En junio, el negocio cumplirá treinta años. Ubicado en Céspedes y Conde es uno de los escasos almacenes de la vieja guardia que sobreviven en el barrio. Conducido por Eduardo Quaglino y su esposa Liliana, no tiene nombre de fantasía a la vista. Eso es lo primero que le preguntamos a su dueño. Luego, la entrevista fue bifurcándose hacia diversos temas.
-El negocio se llamaba Marianito. Tenía el nombre acá arriba (sale a la vereda y señala un espacio sobre la puerta). Pero lo saqué hace varios años, me cansé de pagar un impuesto por el cartel.
-¿Cómo subsiste este almacén ante el avance de los grandes supermercados?
-Haciendo malabarismos. Y con mucho laburo. Esto es muy esclavo. Se labura de lunes a sábado sin cerrar los mediodías, y los domingos no se abre pero se labura puertas adentro. Sólo mi señora y yo. ¿Querés otra razón? Más que las ventas, acá es clave cómo comprás.
-Explíquelo mejor.
-Los viernes agarro el auto y me recorro todos los supermercados de la zona buscando ofertas: Disco, Plaza Vea, Jumbo. Así, en la cantidad, conseguís buenos precios y aumentás tu margen de ganancia. Proveedores tengo muy pocos, casi todo salgo a comprarlo yo mismo.
-¿Cómo está la situación comercialmente hoy por hoy?
-Está difícil con este cambio de gobierno, pero se subsiste. Siempre hubo épocas duras. Entre el 97 y el 2003 tuve que trabajar de remisero, aparte del almacén. Terminaba fusilado, y con estrés de novela. En la hiperinflación de Alfonsín cerré unos días porque las galletitas aumentaban 80 por ciento a la mañana y 120 por ciento a la tarde. Puse: «cerrado por vacaciones». Era imposible laburar así.
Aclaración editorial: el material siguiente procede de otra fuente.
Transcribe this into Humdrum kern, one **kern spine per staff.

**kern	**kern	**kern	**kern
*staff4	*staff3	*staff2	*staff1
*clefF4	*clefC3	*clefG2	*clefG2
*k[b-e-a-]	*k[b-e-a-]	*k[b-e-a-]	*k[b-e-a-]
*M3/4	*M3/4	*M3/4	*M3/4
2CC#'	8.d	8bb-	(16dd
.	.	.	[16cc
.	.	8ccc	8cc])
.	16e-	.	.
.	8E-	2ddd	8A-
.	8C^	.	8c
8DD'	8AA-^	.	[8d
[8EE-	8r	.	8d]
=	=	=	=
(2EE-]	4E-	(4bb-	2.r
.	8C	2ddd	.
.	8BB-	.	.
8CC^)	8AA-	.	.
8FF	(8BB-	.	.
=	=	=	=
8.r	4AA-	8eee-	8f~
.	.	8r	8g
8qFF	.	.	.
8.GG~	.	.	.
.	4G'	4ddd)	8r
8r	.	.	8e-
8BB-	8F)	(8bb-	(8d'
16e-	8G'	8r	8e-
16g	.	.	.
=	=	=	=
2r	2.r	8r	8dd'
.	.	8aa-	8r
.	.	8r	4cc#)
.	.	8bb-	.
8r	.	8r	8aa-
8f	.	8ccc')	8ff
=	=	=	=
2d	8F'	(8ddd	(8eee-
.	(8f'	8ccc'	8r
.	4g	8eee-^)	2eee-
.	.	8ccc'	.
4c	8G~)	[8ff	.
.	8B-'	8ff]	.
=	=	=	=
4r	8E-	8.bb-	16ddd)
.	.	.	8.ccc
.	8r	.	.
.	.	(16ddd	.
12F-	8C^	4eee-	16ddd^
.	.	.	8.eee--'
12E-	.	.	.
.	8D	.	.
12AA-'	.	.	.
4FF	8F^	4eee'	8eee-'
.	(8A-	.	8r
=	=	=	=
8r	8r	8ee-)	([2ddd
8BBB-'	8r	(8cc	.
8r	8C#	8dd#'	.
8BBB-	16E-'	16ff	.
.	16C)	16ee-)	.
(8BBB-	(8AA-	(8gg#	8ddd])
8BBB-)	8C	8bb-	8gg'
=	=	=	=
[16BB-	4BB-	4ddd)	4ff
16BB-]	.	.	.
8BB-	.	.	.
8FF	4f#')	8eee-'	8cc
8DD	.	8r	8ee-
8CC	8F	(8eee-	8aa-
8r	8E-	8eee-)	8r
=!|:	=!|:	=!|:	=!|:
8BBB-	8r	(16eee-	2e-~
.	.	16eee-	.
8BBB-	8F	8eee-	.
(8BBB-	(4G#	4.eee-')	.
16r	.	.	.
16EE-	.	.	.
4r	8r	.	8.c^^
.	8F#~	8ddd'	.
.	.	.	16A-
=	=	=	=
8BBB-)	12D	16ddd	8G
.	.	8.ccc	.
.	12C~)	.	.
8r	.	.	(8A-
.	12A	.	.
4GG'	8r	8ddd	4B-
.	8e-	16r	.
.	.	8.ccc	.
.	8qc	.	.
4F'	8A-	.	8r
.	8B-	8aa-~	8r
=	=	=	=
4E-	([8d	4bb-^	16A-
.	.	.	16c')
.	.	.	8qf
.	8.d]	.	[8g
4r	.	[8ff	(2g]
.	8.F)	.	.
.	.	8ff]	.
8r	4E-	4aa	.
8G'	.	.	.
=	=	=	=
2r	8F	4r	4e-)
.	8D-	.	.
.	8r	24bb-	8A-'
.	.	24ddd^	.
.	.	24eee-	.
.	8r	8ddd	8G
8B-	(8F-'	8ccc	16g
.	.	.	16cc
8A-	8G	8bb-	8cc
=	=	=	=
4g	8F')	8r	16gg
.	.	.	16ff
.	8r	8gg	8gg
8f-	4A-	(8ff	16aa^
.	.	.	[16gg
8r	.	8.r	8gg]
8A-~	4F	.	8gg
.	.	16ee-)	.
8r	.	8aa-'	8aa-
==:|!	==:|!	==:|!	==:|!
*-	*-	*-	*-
-¿A qué se dedicaba antes?
-Vendía billetes de lotería provincial en la calle: bares, kioscos, restaurantes… Con la guita que gané con eso llegué a comprarme en poco tiempo un departamento, un auto cero kilómetro. La «grande» la vendí ocho veces. Eran una locura las comisiones que agarraba. Un día me detuvieron. Cuando fui con mi hermano -que era mi abogado- a ver al juez, temblaba como una hoja. Ahí pensé que iba en cana.
-¿Por vender billetes de lotería?
-Sí, pero yo senté jurisprudencia. Me sobreseyeron y a partir de ese momento, quedó de manifiesto que las loterías provinciales podían comercializarse dentro del ámbito de la Capital. Lo que yo hacía ya era legal, pero todavía muchos no lo sabían. Incluso salió una nota en los diarios con mi caso, donde se aclaraba el asunto.
-¿Y por qué dejó?
-Porque el negocio se fue desinflando como un globo. Por distintas razones. Son épocas. Con la plata que ahorré pude comprar el fondo de comercio de este local en el 86. Antes era un galletitería. Un poco más adelante compré la propiedad. Menos mal, porque si hoy tuviera que alquilar no sé si estaría acá.
-¿No se le ocurrió vender?
-Sí. Y estuve a punto. Un tipo me dejó la seña y todo. Pero unos días más tarde me llamaron de la inmobiliaria para decirme que no se hacía. Resulta que el padre del comprador se cayó en la calle y se quebró la cadera. El hombre desistió de comprar. Parece que Dios quiso que me quedara.
-¿Los mejores clientes son los del colegio de mitad de cuadra? Siempre está lleno de chicos acá…
-Es cierto, pero los pibes no consumen. Por ahí se piden una pepsi de 20 pesos y la toman entre cinco. Lo más lindo que compran en el kiosco de al lado y vienen a comer a mi puerta. Yo les digo: «Usen su plata donde quieran pero por lo menos déjenme libres las sillas». Siempre tenés que renegar.
-¿Nunca pensó en traer algún ayudante?
-No. Estamos sólo mi señora y yo. Tenemos tres hijas: Natalia, de 35; Mariana, de 33; y Carla, de 25. Alguna que otra vez venían en caso de necesidad. La más chiquita, era una fenómena: atendía bárbaro y hasta se daba cuenta si querían embocarle un billete trucho. ¿Sabés cuántos años tenía? ¡Siete! Hoy, ya es mamá.